The banks have not announced the regional presidents as part of the Community Banking structure, BB&T spokesman Brian Davis said Thursday.

“The community banking function will be based in Winston-Salem under the leadership of David Weaver, who is part of the Truist executive-management team and who will be based in Charlotte,” Davis said.

William Rogers Jr., SunTrust's chairman and chief executive, told analysts Thursday that "from an integration standpoint, we have approximately 50 work streams under way."

"We’ve identified several thousand applications between the two companies. We grouped them into 100-or-so ecosystems. We’re now beginning the system selection process.

"This requires a great amount of thoughtfulness, and we’re focused on selecting the best of the best while also mitigating integration risk," Rogers said.

17-state combined market

The banks expect to serve more than 10 million households in what would become a 17-state Southeast and mid-Atlantic territory anchored by Florida, Georgia, North Carolina and Virginia.

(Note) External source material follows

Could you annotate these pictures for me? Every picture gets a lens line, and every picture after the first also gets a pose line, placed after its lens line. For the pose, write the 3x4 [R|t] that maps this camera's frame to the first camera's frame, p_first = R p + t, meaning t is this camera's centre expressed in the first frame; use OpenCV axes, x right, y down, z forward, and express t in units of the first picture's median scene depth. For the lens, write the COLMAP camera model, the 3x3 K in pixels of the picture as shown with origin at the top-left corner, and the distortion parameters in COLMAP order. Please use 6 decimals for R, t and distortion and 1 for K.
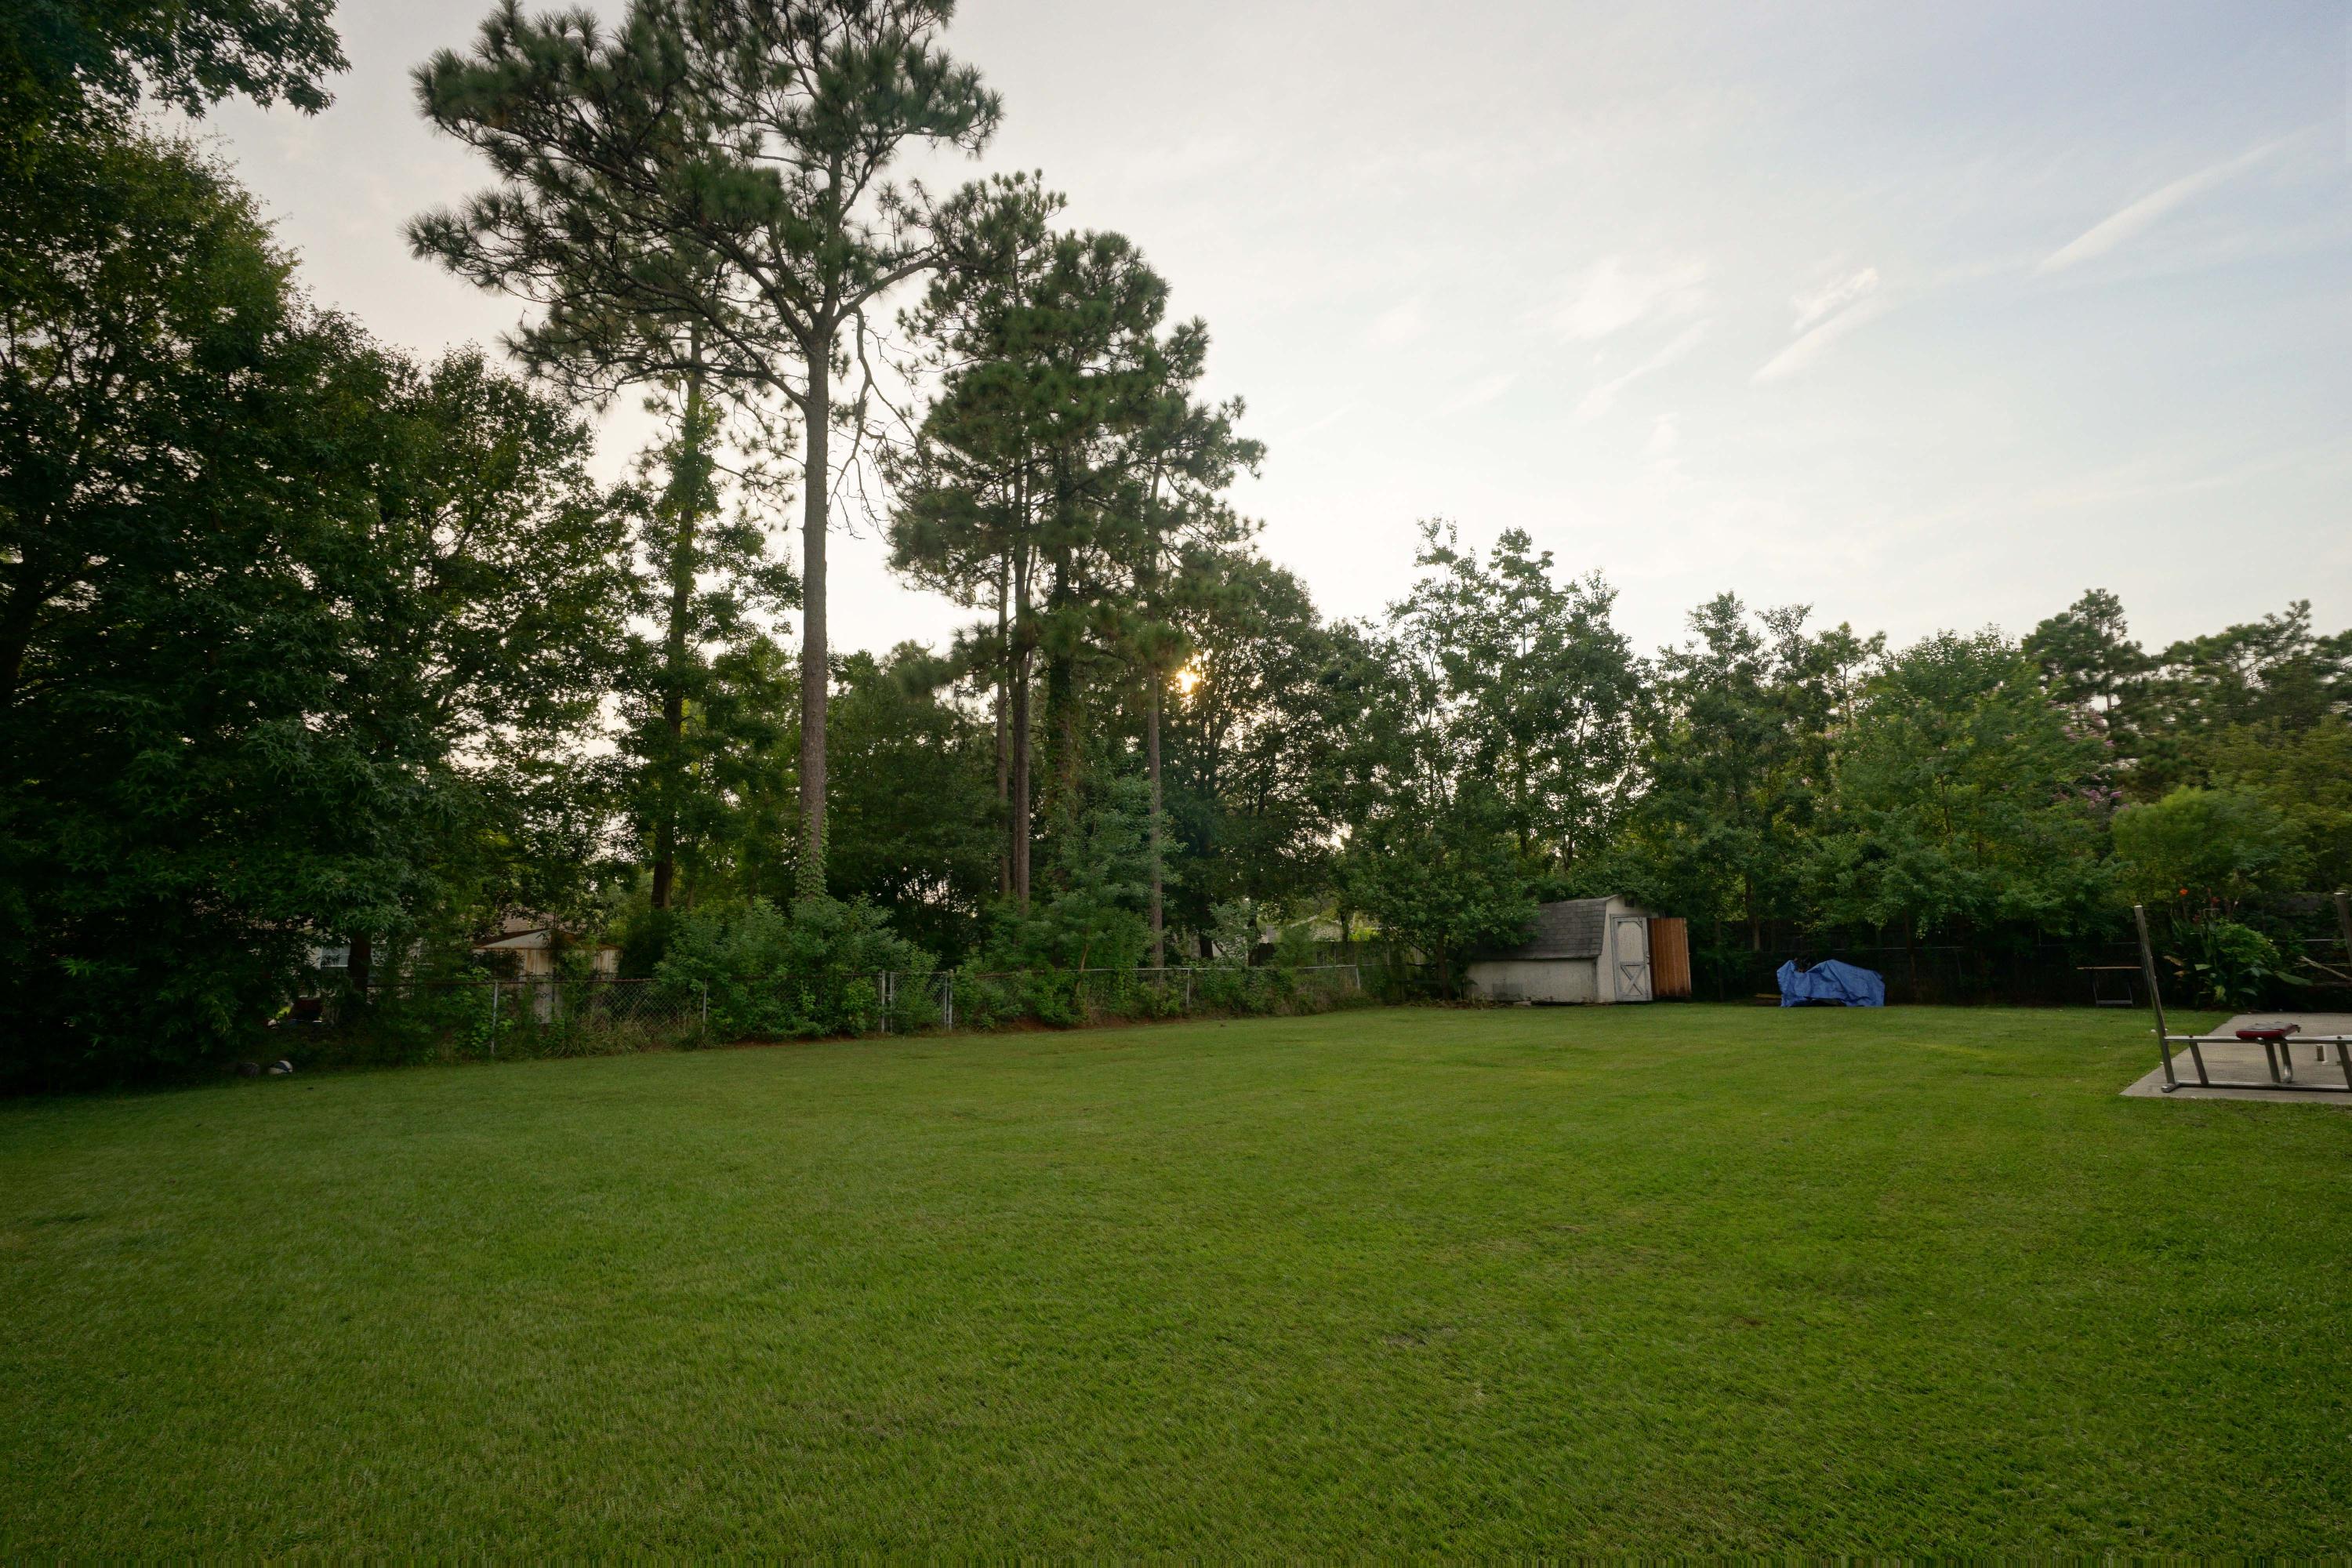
lens RADIAL K [[1076.5, 0, 1176.0], [0, 1076.5, 784.0], [0, 0, 1]] dist [-0.064579, 0.028486]
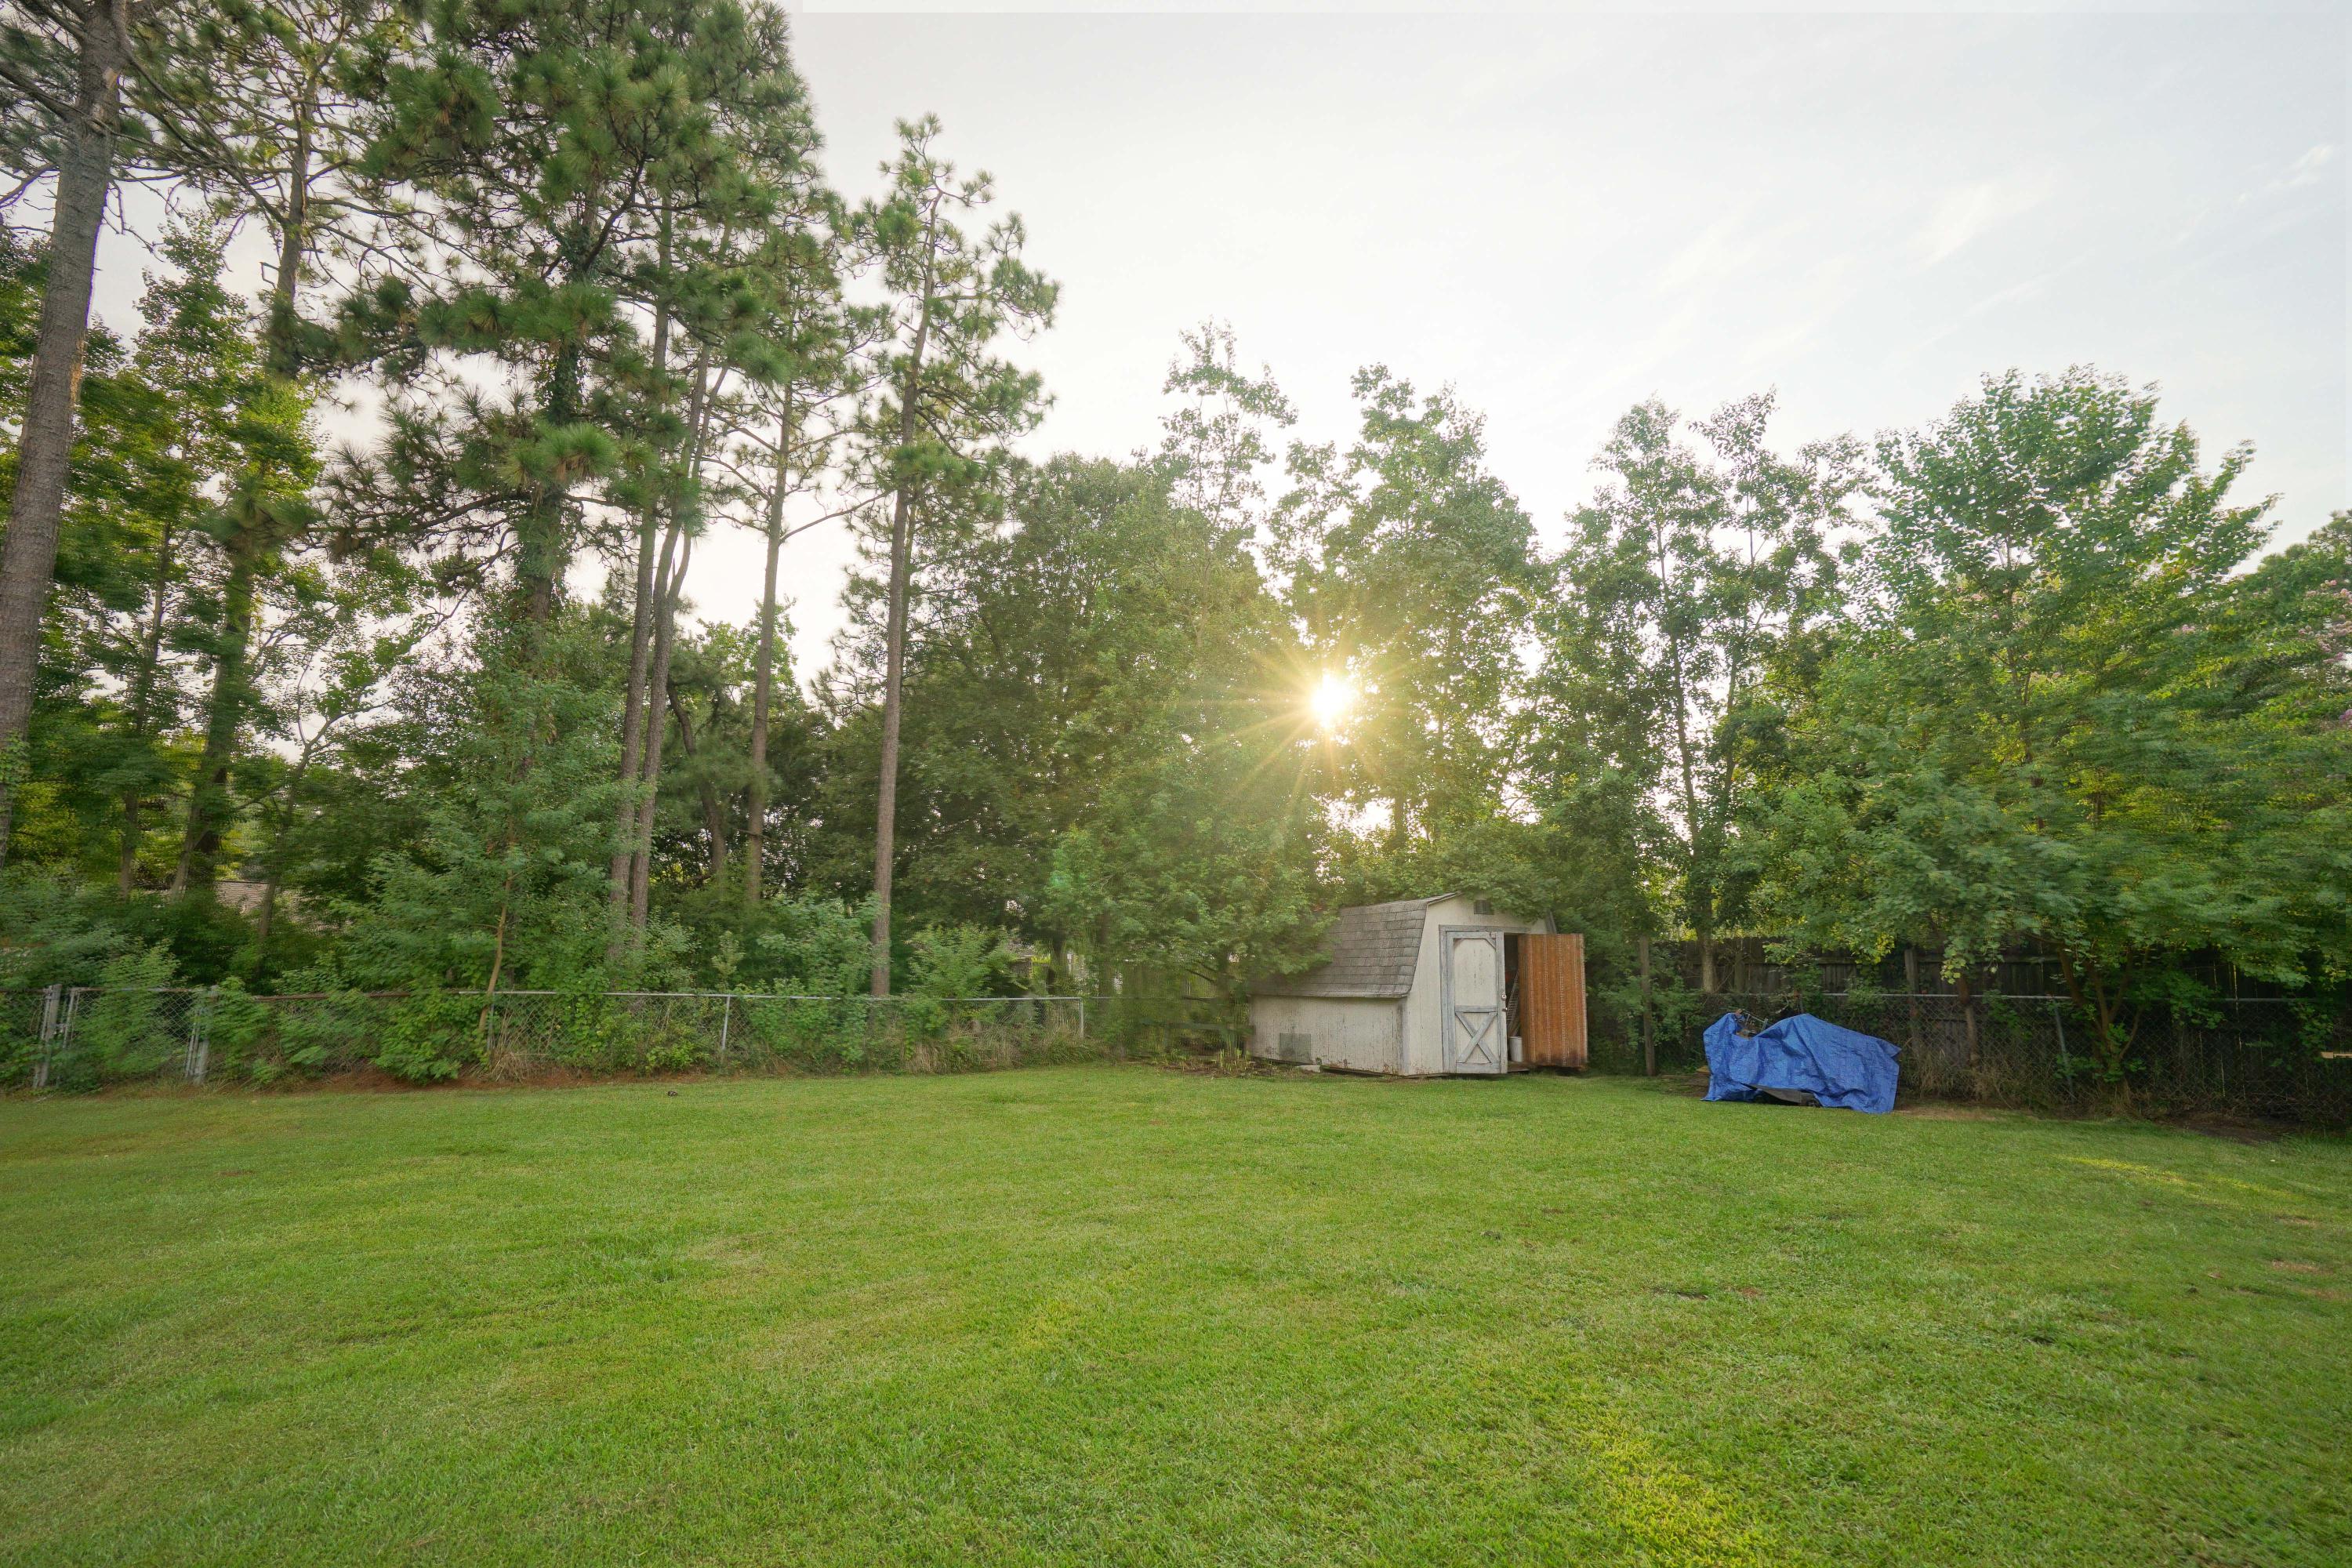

If the proposed deal is completed, it likely will take another 12 to 24 months to close all of the affected branches as part of the integration process.

King stressed the banks “will tackle methodically which deposit system, which loan system.”

Since the end of 2016, BB&T’s “disrupt or die/disrupt to thrive” initiative has led to reductions in employees — down 2,439 or 6.5%, to 35,334 — and branches — down 409, or 18.6% to 1,787.

BB&T’s workforce declined by 563 from the first to second quarter, while the number of branches dropped by 84.

King said the bank has wrapped up the initiative, in part because of the megadeal announcement.

“We want to make it very clear we don’t have an expectation that there’s going to be some dramatic, immediate change in employment in Winston-Salem or Atlanta,” King said when announcing the deal.

“Rather, what we think will happen is that as our company grows and prospers, we’ll see gainful employment increases in Charlotte, Winston-Salem and Atlanta.”